◆ Problem set:
- A) From the passage on mealworms eating polystyrene below, retype the part that opens with the words "The larvae will" and closes with "nuclear magnetic resonance.".
- B) Using the passage on mealworms eating polystyrene below, answer these questions:
(i) Up to what percentage of the polystyrene they eat do mealworms convert into carbon dioxide?
(ii) At which university do Jun Yang and Lei Jiang work?
(iii) How many worms did each sealed glass jar hold?

◆ Selected excerpt:
________________

Polystyrene—most familiarly produced as foams, including Styrofoam—has given the world cheap, lightweight insulation and containers for taking food to go. But the material biodegrades so slowly that it can sit in a landfill for hundreds of years. A new finding points to a potential solution: Mealworms will dine on polystyrene foam when they can’t get a better meal, converting up to 48% of what they eat into carbon dioxide (Environ. Sci. Technol. 2015, DOI: 10.1021/acs.est.5b02661).
To stem the tide of plastic waste, researchers have been searching for microbes or invertebrates that can biodegrade hydrocarbon-based polymers into inorganic compounds such as CO2 and water. In an effort to find creatures that might digest stubborn polystyrene, Jun Yang and Lei Jiang of Beihang University, in Beijing, along with their colleagues, tested mealworms—the tan, segmented larvae of the mealworm beetle. Mealworms are raised for pet food, and have even been proposed as a dietary protein supplement for people.
The larvae will eat polystyrene, the team found, though perhaps understandably, they prefer not to. “When we supply additional food like potatoes, mealworms will eat potatoes first,” Yang says. To see if the worms were biodegrading the plastic, the team set up three incubators: sealed glass jars each holding 40 worms and a 6 g block of polystyrene foam. The team then monitored the CO2 the mealworms produced. After 16 days, the researchers quantified the carbon in the remaining polystyrene, the mealworms, and the critters’ fecal matter using elemental analysis; they also analyzed the compounds in the worms’ feces with nuclear magnetic resonance.

________________

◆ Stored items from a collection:
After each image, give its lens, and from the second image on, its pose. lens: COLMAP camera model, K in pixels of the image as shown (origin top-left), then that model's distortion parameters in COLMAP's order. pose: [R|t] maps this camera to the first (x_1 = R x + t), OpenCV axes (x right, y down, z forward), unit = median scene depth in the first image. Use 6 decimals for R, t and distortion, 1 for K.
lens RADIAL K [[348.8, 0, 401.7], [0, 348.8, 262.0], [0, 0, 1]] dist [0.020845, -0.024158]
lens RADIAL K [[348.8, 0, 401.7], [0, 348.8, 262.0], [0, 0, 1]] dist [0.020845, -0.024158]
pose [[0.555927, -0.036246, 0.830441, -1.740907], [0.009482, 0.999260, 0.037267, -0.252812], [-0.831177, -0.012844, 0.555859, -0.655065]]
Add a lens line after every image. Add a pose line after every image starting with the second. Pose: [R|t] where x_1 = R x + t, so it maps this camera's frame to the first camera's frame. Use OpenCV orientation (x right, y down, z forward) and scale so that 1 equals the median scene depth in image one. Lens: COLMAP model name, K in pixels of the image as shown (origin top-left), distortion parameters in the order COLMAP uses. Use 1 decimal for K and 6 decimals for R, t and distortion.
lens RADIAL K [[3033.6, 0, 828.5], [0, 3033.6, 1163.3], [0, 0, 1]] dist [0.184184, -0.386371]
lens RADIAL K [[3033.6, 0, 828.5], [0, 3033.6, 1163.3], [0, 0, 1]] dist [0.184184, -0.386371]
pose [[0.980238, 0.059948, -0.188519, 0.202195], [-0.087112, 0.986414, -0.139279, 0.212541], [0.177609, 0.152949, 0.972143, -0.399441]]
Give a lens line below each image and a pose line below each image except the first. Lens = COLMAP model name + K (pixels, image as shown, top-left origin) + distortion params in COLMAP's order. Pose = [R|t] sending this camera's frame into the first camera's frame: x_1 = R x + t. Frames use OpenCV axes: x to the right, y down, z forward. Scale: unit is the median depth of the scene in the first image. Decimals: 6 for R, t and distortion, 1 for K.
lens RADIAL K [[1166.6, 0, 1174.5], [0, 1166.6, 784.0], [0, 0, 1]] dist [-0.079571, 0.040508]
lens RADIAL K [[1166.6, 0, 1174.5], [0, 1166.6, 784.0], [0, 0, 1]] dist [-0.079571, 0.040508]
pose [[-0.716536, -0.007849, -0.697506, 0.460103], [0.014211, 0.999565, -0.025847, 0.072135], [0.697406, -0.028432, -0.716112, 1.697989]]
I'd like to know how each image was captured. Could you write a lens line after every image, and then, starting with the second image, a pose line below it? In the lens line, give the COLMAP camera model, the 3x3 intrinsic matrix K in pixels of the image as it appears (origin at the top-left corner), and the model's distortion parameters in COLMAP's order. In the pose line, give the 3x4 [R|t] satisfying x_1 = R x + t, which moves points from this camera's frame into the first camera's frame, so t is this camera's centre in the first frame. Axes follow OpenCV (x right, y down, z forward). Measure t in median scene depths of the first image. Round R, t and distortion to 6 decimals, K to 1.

________________

◆ Task answers:
- A)
The larvae will eat polystyrene, the team found, though perhaps understandably, they prefer not to. “When we supply additional food like potatoes, mealworms will eat potatoes first,” Yang says. To see if the worms were biodegrading the plastic, the team set up three incubators: sealed glass jars each holding 40 worms and a 6 g block of polystyrene foam. The team then monitored the CO2 the mealworms produced. After 16 days, the researchers quantified the carbon in the remaining polystyrene, the mealworms, and the critters’ fecal matter using elemental analysis; they also analyzed the compounds in the worms’ feces with nuclear magnetic resonance.

- B)
(i) Up to 48%
(ii) Beihang University, in Beijing
(iii) 40 worms